Sátántangó. Eis o estranho, instigante e diabólico título do único romance do escritor húngaro e Prêmio Nobel László Krasznahorkai publicado no Brasil. Uma história estranha, com gente esquisita, em clima de apocalipse e montada com frases longas e tortuosas. Daqueles livros que exigem um pacto com o leitor, não isento de sofrimentos pelo percurso, mas de saldo um tanto quanto catártico.

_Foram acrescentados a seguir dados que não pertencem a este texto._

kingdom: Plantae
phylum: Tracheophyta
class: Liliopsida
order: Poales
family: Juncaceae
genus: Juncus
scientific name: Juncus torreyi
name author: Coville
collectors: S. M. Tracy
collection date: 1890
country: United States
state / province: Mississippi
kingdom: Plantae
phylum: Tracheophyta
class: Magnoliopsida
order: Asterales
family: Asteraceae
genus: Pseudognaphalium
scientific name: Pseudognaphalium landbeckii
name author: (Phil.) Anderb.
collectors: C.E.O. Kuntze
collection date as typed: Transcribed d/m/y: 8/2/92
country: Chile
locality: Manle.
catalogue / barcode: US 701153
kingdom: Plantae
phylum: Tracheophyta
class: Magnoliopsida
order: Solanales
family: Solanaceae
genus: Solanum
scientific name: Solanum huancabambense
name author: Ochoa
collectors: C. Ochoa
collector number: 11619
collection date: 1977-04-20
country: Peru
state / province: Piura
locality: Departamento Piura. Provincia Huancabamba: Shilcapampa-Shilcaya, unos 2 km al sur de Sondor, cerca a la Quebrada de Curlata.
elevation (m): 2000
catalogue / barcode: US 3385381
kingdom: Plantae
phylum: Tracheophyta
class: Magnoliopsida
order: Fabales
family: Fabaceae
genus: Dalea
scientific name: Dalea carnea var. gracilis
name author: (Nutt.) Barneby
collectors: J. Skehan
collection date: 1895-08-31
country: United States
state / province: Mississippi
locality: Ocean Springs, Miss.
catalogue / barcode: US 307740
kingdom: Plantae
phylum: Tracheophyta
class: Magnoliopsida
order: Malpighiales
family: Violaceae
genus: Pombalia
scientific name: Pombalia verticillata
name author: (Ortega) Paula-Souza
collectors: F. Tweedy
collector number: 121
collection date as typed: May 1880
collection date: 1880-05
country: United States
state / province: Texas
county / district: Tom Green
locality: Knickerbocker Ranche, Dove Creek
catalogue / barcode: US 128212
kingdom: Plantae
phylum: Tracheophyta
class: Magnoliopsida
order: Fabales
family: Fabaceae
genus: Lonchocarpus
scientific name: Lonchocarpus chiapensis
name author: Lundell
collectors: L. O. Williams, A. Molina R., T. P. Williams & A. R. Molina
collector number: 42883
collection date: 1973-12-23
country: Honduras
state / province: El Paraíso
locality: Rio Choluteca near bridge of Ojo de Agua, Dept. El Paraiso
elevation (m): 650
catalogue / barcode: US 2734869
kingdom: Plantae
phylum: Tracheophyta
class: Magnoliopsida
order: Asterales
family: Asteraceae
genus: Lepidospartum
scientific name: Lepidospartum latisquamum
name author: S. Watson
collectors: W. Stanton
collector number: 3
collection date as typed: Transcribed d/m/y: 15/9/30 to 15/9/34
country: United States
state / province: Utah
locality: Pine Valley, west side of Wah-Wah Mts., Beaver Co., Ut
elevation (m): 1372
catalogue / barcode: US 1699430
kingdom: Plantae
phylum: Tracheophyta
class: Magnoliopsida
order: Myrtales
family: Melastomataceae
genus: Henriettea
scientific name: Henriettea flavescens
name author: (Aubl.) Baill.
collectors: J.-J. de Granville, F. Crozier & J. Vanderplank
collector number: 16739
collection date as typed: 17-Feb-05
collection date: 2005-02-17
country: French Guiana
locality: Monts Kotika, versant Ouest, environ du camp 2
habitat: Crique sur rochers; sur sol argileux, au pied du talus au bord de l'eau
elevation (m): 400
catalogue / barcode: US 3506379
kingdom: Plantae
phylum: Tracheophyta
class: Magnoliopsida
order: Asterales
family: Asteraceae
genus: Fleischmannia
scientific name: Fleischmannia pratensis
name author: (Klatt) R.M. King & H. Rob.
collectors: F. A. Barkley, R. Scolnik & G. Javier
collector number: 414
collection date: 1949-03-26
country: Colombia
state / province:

Podemos encará-lo, em bom português, graças ao trabalho de tradução direta do húngaro realizado por Paulo Schiller para a edição da Companhia das Letras. Schiller comenta, a seguir, a força dessa obra e o desafio de mergulhar no texto de Krasznahorkai.

Com a palavra, o tradutor do Nobel.
“Prêmio merecidíssimo. Depois do Man Booker International Prize, em 2015, sempre achei que ele ganharia o Nobel. Sempre pensei em Sátántangó como um Grande Sertão: Veredas húngaro, em que, em vez da seca, chove o tempo todo.
O livro tem parágrafos muito longos, de tradução difícil. Eu cheguei a começar e desisti. Conhecidos meus do meio literário na Hungria me diziam que o livro “acabou” com muitos tradutores.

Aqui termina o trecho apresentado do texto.